Dataset items:
◆ ◆ ◆ ◆ ◆
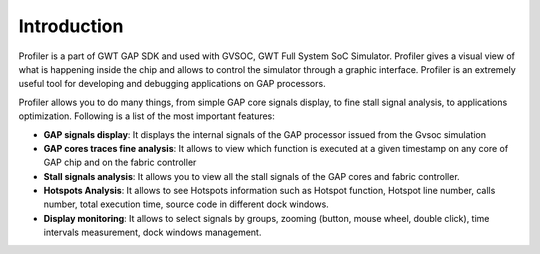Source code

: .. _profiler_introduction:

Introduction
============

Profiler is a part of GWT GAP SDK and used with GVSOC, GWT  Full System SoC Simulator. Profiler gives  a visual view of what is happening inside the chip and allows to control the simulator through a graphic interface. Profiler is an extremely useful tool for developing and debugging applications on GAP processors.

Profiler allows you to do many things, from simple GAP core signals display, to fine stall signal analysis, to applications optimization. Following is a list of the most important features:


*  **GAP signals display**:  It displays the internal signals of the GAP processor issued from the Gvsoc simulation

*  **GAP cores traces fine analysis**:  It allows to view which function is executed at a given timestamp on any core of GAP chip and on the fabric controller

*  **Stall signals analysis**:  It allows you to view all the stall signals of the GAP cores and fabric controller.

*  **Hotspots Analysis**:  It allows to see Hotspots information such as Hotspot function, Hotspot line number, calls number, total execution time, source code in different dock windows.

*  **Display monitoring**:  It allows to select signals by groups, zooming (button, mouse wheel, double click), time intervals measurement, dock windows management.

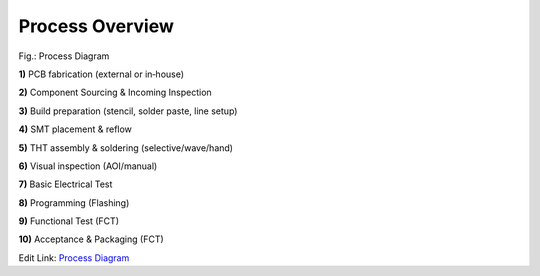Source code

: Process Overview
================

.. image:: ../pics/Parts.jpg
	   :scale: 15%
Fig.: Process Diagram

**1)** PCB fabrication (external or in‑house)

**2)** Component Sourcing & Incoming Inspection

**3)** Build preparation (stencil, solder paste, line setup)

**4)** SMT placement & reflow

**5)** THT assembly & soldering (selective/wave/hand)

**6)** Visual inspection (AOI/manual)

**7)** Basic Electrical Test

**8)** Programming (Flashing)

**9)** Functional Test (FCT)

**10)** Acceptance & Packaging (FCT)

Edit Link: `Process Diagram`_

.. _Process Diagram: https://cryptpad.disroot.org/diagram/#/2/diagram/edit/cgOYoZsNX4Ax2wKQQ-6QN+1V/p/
◆ ◆ ◆ ◆ ◆
:: Requirement ::
Look through the entries above; copy every line holding the string "signals".

:: Response to the exercise ::
Profiler allows you to do many things, from simple GAP core signals display, to fine stall signal analysis, to applications optimization. Following is a list of the most important features:
*  **GAP signals display**:  It displays the internal signals of the GAP processor issued from the Gvsoc simulation
*  **Stall signals analysis**:  It allows you to view all the stall signals of the GAP cores and fabric controller.
*  **Display monitoring**:  It allows to select signals by groups, zooming (button, mouse wheel, double click), time intervals measurement, dock windows management.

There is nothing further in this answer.